Potential issues include data sovereignty laws, freedom of movement of staff, work visas, as well as access to markets.
No plan B
“If the UK vote is in favour of leaving the EU, there will be profound implications for all businesses irrespective of whether they operate or trade in – or with – the UK,” said Guy Lougher, partner and Head of the Brexit Advisory Team at Pinsent Masons.
“Many businesses now admit to being in denial during the Scottish referendum about how close the vote would be. People are more switched on this time, but I think find the prospect of Brexit a little overwhelming.”
“There are some simple things that businesses can do. Foremost among those should be identifying any business-critical contracts and considering if they are future-proof.

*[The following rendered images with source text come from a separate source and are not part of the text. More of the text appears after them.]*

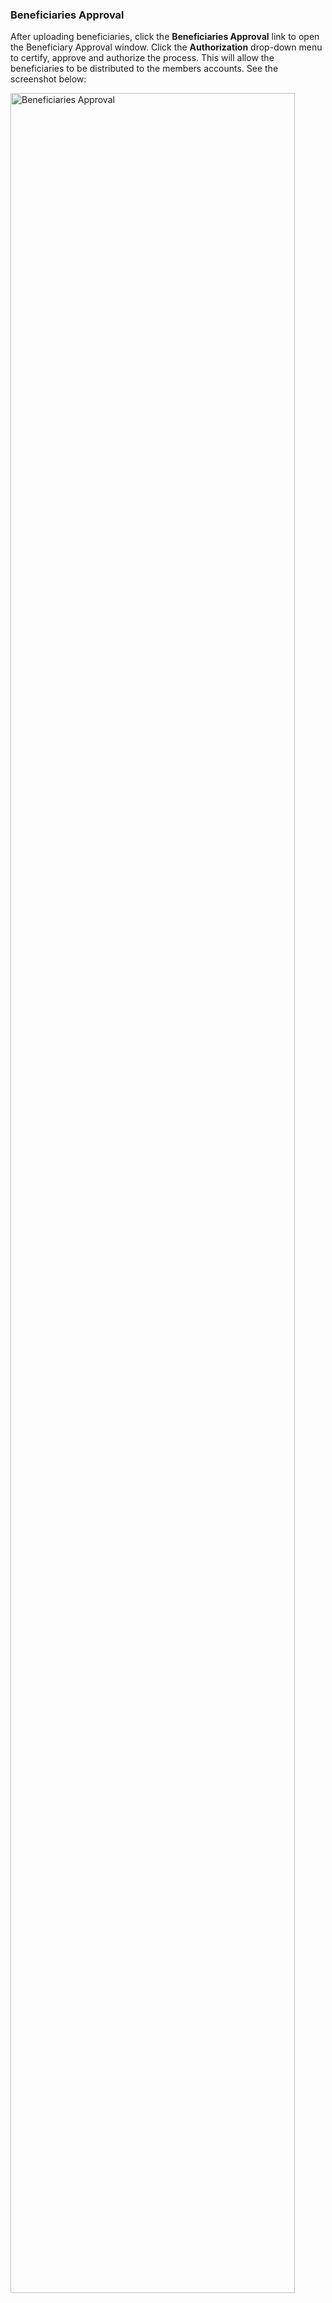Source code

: ### Beneficiaries Approval

After uploading beneficiaries, click the **Beneficiaries Approval** link to open the Beneficiary Approval window. Click the **Authorization** drop-down menu to certify, approve and authorize the process. This will allow the beneficiaries to be distributed to the members accounts. See the screenshot below:

<img  alt="Beneficiaries Approval" width="95%" height="auto"  class="center"  src="../media3/beneficiaryapproval.png"> 
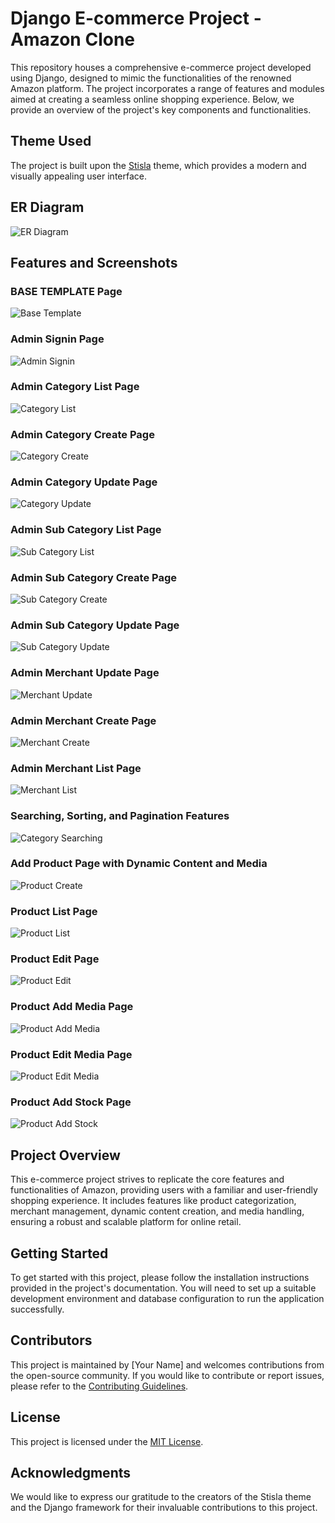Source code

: # Django E-commerce Project - Amazon Clone

This repository houses a comprehensive e-commerce project developed using Django, designed to mimic the functionalities of the renowned Amazon platform. The project incorporates a range of features and modules aimed at creating a seamless online shopping experience. Below, we provide an overview of the project's key components and functionalities.

## Theme Used
The project is built upon the [Stisla](https://github.com/stisla/stisla) theme, which provides a modern and visually appealing user interface.

## ER Diagram
![ER Diagram](screenshots/er_diagram.png)

## Features and Screenshots

### BASE TEMPLATE Page
![Base Template](screenshots/base_template.PNG)

### Admin Signin Page
![Admin Signin](screenshots/admin_signin.PNG)

### Admin Category List Page
![Category List](screenshots/category_list.PNG)

### Admin Category Create Page
![Category Create](screenshots/category_create.PNG)

### Admin Category Update Page
![Category Update](screenshots/category_update.PNG)

### Admin Sub Category List Page
![Sub Category List](screenshots/sub_category_list.PNG)

### Admin Sub Category Create Page
![Sub Category Create](screenshots/sub_category_create.PNG)

### Admin Sub Category Update Page
![Sub Category Update](screenshots/sub_category_update.PNG)

### Admin Merchant Update Page
![Merchant Update](screenshots/merchant_update.PNG)

### Admin Merchant Create Page
![Merchant Create](screenshots/merchant_create.PNG)

### Admin Merchant List Page
![Merchant List](screenshots/merchant_list.PNG)

### Searching, Sorting, and Pagination Features
![Category Searching](screenshots/category_searching.PNG)

### Add Product Page with Dynamic Content and Media
![Product Create](screenshots/product_create.png)

### Product List Page
![Product List](screenshots/product_list.png)

### Product Edit Page
![Product Edit](screenshots/product_edit.png)

### Product Add Media Page
![Product Add Media](screenshots/product_add_media.png)

### Product Edit Media Page
![Product Edit Media](screenshots/product_edit_media.png)

### Product Add Stock Page
![Product Add Stock](screenshots/product_add_stock.png)

## Project Overview
This e-commerce project strives to replicate the core features and functionalities of Amazon, providing users with a familiar and user-friendly shopping experience. It includes features like product categorization, merchant management, dynamic content creation, and media handling, ensuring a robust and scalable platform for online retail.

## Getting Started
To get started with this project, please follow the installation instructions provided in the project's documentation. You will need to set up a suitable development environment and database configuration to run the application successfully.

## Contributors
This project is maintained by [Your Name] and welcomes contributions from the open-source community. If you would like to contribute or report issues, please refer to the [Contributing Guidelines](CONTRIBUTING.md).

## License
This project is licensed under the [MIT License](LICENSE.md).

## Acknowledgments
We would like to express our gratitude to the creators of the Stisla theme and the Django framework for their invaluable contributions to this project.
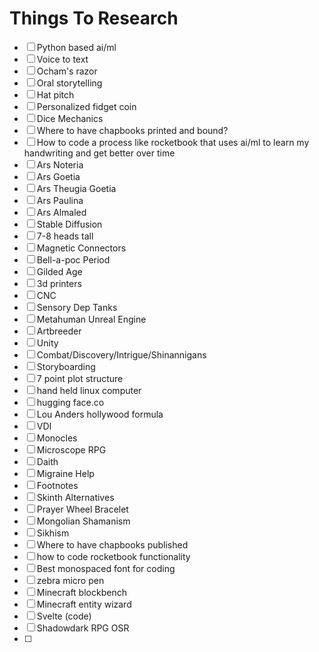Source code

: # Things To Research

- [ ] Python based ai/ml
- [ ] Voice to text
- [ ] Ocham's razor
- [ ] Oral storytelling
- [ ] Hat pitch
- [ ] Personalized fidget coin
- [ ] Dice Mechanics
- [ ] Where to have chapbooks printed and bound?
- [ ] How to code a process like rocketbook that uses ai/ml to learn my handwriting and get better over time
- [ ] Ars Noteria
- [ ] Ars Goetia
- [ ] Ars Theugia Goetia
- [ ] Ars Paulina
- [ ] Ars Almaled
- [ ] Stable Diffusion
- [ ] 7-8 heads tall
- [ ] Magnetic Connectors
- [ ] Bell-a-poc Period
- [ ] Gilded Age
- [ ] 3d printers
- [ ] CNC
- [ ] Sensory Dep Tanks
- [ ] Metahuman Unreal Engine
- [ ] Artbreeder
- [ ] Unity
- [ ] Combat/Discovery/Intrigue/Shinannigans
- [ ] Storyboarding
- [ ] 7 point plot structure
- [ ] hand held linux computer
- [ ] hugging face.co
- [ ] Lou Anders hollywood formula
- [ ] VDI
- [ ] Monocles
- [ ] Microscope RPG
- [ ] Daith
- [ ] Migraine Help
- [ ] Footnotes
- [ ] Skinth Alternatives
- [ ] Prayer Wheel Bracelet
- [ ] Mongolian Shamanism
- [ ] Sikhism
- [ ] Where to have chapbooks published
- [ ] how to code rocketbook functionality
- [ ] Best monospaced font for coding
- [ ] zebra micro pen
- [ ] Minecraft blockbench
- [ ] Minecraft entity wizard
- [ ] Svelte (code)
- [ ] Shadowdark RPG OSR
- [ ] 
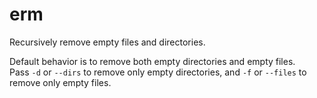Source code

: # erm
Recursively remove empty files and directories.  

Default behavior is to remove both empty directories and empty files.  
Pass `-d` or `--dirs` to remove only empty directories, and `-f` or `--files` to remove only empty files.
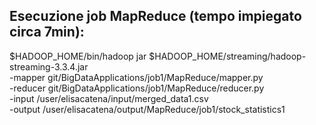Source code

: ## **Esecuzione job MapReduce (tempo impiegato circa 7min):**

$HADOOP_HOME/bin/hadoop jar $HADOOP_HOME/streaming/hadoop-streaming-3.3.4.jar \
-mapper git/BigDataApplications/job1/MapReduce/mapper.py \
-reducer git/BigDataApplications/job1/MapReduce/reducer.py \
-input /user/elisacatena/input/merged_data1.csv \
-output /user/elisacatena/output/MapReduce/job1/stock_statistics1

“Any agreements which specifically reference the EU as the territory governed by the contract may lack clarity. It is likely to be easier to agree amendments to those agreements now, especially where contracts have not yet been signed, rather than after a vote when the people on the other side of the table will know that the clock is ticking.”
Tech in favour of EU
Research from industry body techUK suggests 70 percent of its members want to stay in the EU, 15 percent want to leave and 15 percent don’t know. The majority support the UK’s membership because it makes the country more attractive to international investment, makes the UK more globally competitive and gives it a more favourable trading relationship with other members.
“There is a strong message from the tech industry that Europe is good for business. Tech leaders are clear that the UK needs to be holding the pen on the laws that affect their businesses,” said Julian David, techUK CEO.
“A vote to remain is a vote to ensure the UK voice is at the heart of policies that support the UK’s most innovative sector to continue to grow and create jobs. A vote leave would mean that the UK tech industry would lose its voice on the issues that matter most.”
A separate study from Tech London Advocates showed 87 percent of its members oppose a ‘Brexit’.